Survivors recall horror of night Army Staff Sgt. Robert Bales allegedly shot up Afghan village

 

McClatchy Newspapers

It was early in the morning, perhaps 2 a.m., when gunfire awoke 14-year-old Rafiullah.

He looked outside the house he’d been sleeping in with his grandmother, an aunt, two cousins and his sister, and he saw a man with a weapon walk to a shed that housed the family cow and open fire, shooting the animal dead.

“I told the women inside our room: ‘Let’s run! Let’s get out of here,’ ” recalled Rafiullah, who like many Afghans goes by only one name.

In the next compound, a short distance from the house where Rafiullah had been sleeping, Haji Mohammad Naim awoke to the sound of dogs barking wildly in the street.

“Then there was shooting, and the dogs stopped barking,” said Naim, who’s in his 50s.Shortly afterward, there was pandemonium at Naim’s front door as Rafiullah and a handful of terrified women and children poured into his yard, seeking shelter. Minutes later, another woman and a young girl emerged from the darkness.

“She was screaming and crying,” Naim said of the woman. “She said, ‘My husband has been martyred,’ ” meaning that he’d been killed.

Suddenly a silhouette appeared, moving rapidly behind a bright light. Naim thought that U.S. forces were raiding his village, and he expected a squad of soldiers to arrive. Instead, he saw just one man.

“He got closer, and then he started shooting at me,” Naim said.

The story that Rafiullah and Naim recently told a McClatchy reporter is the first public account by survivors in their village of the events of March 11, when a man whom U.S. officials have identified as Army Staff Sgt.
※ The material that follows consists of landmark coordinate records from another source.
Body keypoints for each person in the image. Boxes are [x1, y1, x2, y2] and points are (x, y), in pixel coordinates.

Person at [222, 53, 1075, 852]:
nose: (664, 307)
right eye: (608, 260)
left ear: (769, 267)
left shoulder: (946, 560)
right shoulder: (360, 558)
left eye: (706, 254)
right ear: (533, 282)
Robert Bales allegedly shot and killed 17 people in two Afghan villages.

American officials, who say Bales returned to his base nearby after the shootings and surrendered without a fight, quickly spirited him out of Afghanistan to the United States, where he’s awaiting trial on murder and other charges at the Army’s maximum-security prison at Fort Leavenworth, Kan.
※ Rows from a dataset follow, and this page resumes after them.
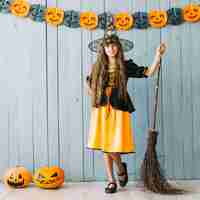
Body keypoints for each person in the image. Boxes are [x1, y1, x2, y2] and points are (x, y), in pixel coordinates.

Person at [86, 28, 166, 194]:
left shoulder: (125, 65)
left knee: (112, 146)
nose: (111, 49)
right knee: (104, 145)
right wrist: (96, 93)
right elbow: (89, 83)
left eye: (114, 46)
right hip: (101, 109)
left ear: (118, 48)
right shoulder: (98, 66)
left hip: (119, 108)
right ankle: (111, 180)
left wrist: (157, 55)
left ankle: (121, 168)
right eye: (107, 46)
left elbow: (148, 72)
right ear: (103, 49)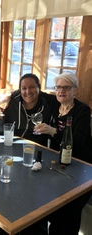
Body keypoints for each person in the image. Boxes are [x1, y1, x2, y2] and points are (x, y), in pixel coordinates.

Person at [34, 72, 92, 235]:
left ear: (75, 90)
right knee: (40, 197)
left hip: (82, 167)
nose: (61, 91)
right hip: (57, 164)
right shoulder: (54, 104)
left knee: (68, 210)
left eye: (66, 87)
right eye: (58, 87)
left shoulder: (82, 111)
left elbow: (77, 142)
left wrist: (53, 131)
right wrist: (8, 97)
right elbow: (32, 90)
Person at [0, 73, 57, 147]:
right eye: (24, 88)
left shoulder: (48, 105)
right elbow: (0, 131)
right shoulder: (11, 103)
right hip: (12, 146)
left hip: (36, 149)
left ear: (38, 87)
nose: (28, 91)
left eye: (32, 87)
U.S. officials have offered no motive for the shootings and have divulged scant details of what investigators think took place in the villages of Alkozai, where Rafiullah and Naim live, and Najiban, which also lies near Bales’ base at Belambai in the Panjway district of Kandahar province.

The accounts by Rafiullah and Naim, both of whom were wounded in the rampage, offer new details of Bales’ alleged actions. A third survivor, Naim’s 11-year-old son, Sadiqullah, also was interviewed. But he said he’d remained hidden behind a curtain throughout the violence, and it was uncertain what he’d seen.
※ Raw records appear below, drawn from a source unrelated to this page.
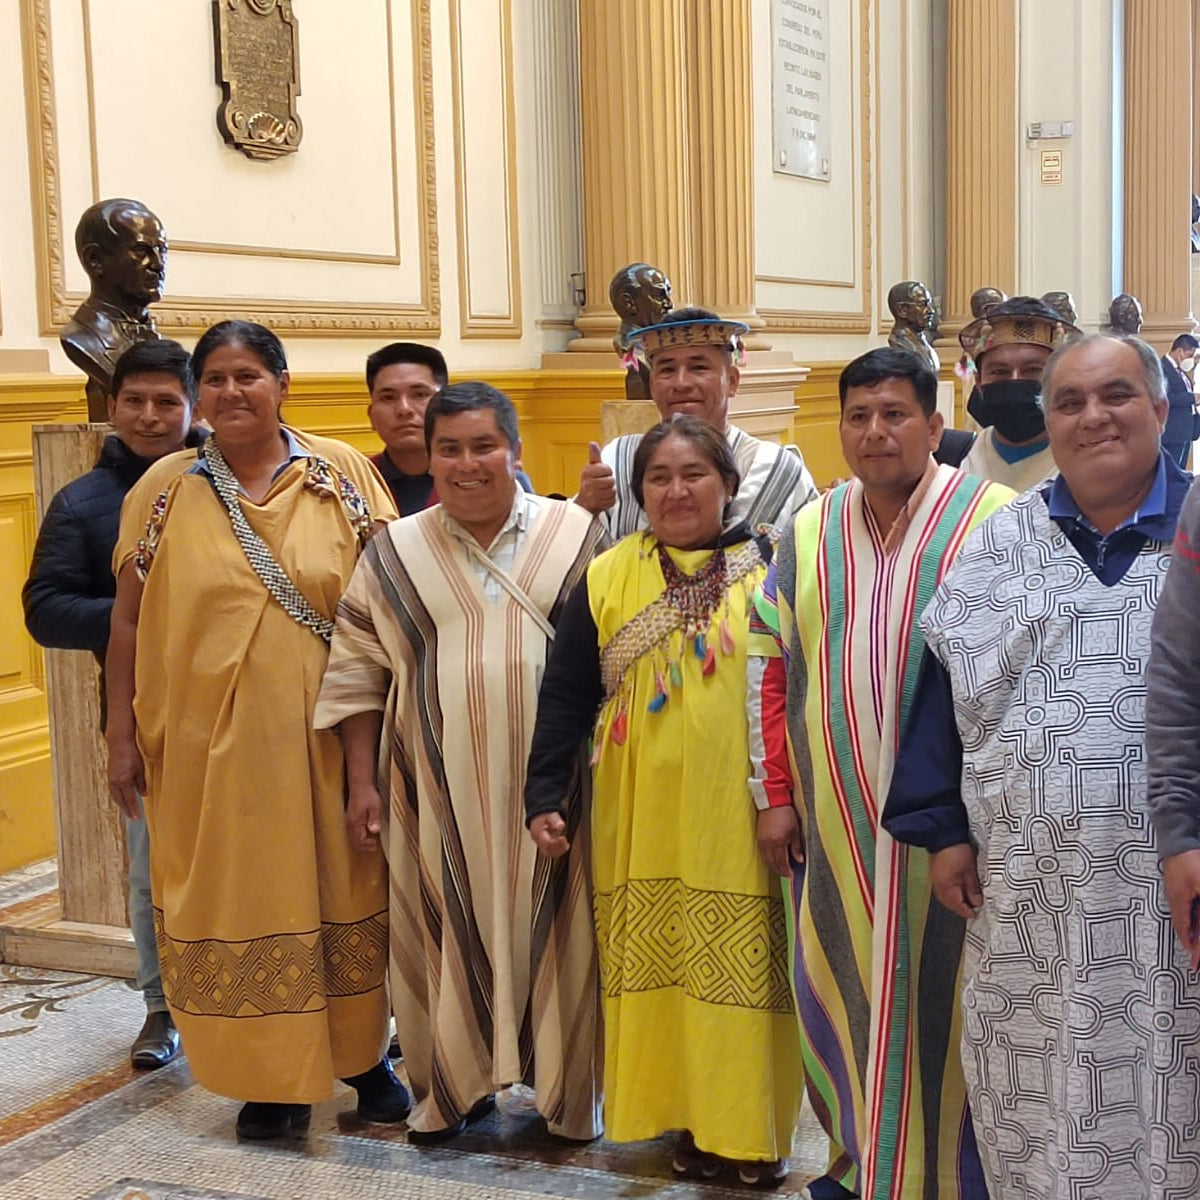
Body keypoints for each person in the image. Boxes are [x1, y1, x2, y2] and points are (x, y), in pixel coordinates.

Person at [884, 333, 1198, 1198]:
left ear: (1162, 412)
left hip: (1175, 894)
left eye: (1118, 396)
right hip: (1031, 899)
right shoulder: (997, 549)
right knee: (1041, 1091)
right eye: (1071, 403)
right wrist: (945, 834)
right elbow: (940, 703)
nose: (1094, 417)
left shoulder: (1197, 536)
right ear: (1049, 425)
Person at [106, 320, 408, 1141]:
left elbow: (389, 601)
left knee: (349, 890)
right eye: (215, 379)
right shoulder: (164, 489)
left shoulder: (341, 475)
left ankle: (362, 1060)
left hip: (334, 741)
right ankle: (268, 1079)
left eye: (248, 375)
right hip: (209, 754)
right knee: (243, 900)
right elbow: (128, 624)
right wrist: (121, 736)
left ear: (282, 383)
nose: (231, 393)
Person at [747, 348, 1011, 1200]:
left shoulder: (996, 519)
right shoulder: (807, 533)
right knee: (845, 984)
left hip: (958, 827)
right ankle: (857, 1158)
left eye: (895, 414)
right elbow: (770, 663)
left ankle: (953, 1172)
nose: (874, 432)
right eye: (858, 416)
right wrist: (775, 795)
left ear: (936, 427)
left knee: (955, 1000)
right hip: (836, 815)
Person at [314, 382, 606, 1144]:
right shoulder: (393, 551)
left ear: (514, 451)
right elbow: (355, 670)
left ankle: (568, 1098)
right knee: (445, 932)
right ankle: (451, 1089)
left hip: (563, 792)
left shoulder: (575, 535)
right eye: (450, 448)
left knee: (565, 934)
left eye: (484, 446)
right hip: (434, 791)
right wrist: (361, 783)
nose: (467, 464)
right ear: (430, 456)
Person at [526, 414, 803, 1187]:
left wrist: (787, 795)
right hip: (635, 809)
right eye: (659, 477)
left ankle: (747, 1130)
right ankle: (675, 1114)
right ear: (639, 490)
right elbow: (567, 692)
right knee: (659, 968)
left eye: (694, 475)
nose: (677, 490)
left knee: (744, 976)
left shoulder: (776, 567)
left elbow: (800, 690)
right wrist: (545, 792)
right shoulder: (608, 574)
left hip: (740, 814)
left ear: (727, 483)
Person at [23, 339, 203, 1070]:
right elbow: (45, 609)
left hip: (249, 706)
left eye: (167, 401)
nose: (150, 416)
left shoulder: (227, 486)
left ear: (193, 407)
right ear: (112, 406)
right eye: (135, 400)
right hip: (143, 710)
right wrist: (141, 614)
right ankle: (161, 1008)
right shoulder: (85, 501)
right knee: (148, 867)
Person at [576, 306, 818, 539]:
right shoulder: (617, 462)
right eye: (667, 370)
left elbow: (812, 563)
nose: (681, 383)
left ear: (732, 381)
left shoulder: (774, 470)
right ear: (652, 385)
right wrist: (584, 507)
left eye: (698, 368)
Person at [366, 341, 533, 513]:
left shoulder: (496, 478)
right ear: (371, 415)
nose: (404, 409)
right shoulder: (355, 481)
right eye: (388, 398)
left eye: (420, 394)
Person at [60, 198, 167, 421]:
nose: (158, 264)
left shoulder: (159, 340)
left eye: (162, 250)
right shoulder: (82, 339)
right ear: (95, 260)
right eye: (141, 251)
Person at [958, 295, 1080, 491]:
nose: (1015, 380)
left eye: (1033, 370)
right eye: (1000, 372)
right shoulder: (962, 460)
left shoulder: (1083, 461)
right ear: (979, 382)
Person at [1159, 332, 1198, 466]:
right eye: (1190, 355)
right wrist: (1192, 397)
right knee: (1172, 471)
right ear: (1180, 351)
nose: (1191, 360)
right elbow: (1164, 397)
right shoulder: (1162, 368)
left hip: (1185, 431)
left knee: (1181, 471)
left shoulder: (1180, 371)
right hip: (1172, 432)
How valuable Naim’s and Rafiullah’s testimony would be in a U.S. military court is unclear. Both said they didn’t see the shooter’s face clearly enough to identify him, and both are uncertain about the exact time, noting that no one in the houses had a watch. Officials haven’t divulged which village they think was attacked first.

But the survivors’ accounts lend an urgency that’s been lacking in the official version of events, and they convey the brutality and the seeming randomness of what took place in those early morning hours. Before the shooting ended in Alkozai, Rafiullah’s grandmother was dead, his sister was critically wounded, three other people had been killed and five others were wounded in three adjacent houses. Most of the victims were related by blood or marriage.

Stephenson is a McClatchy special correspondent.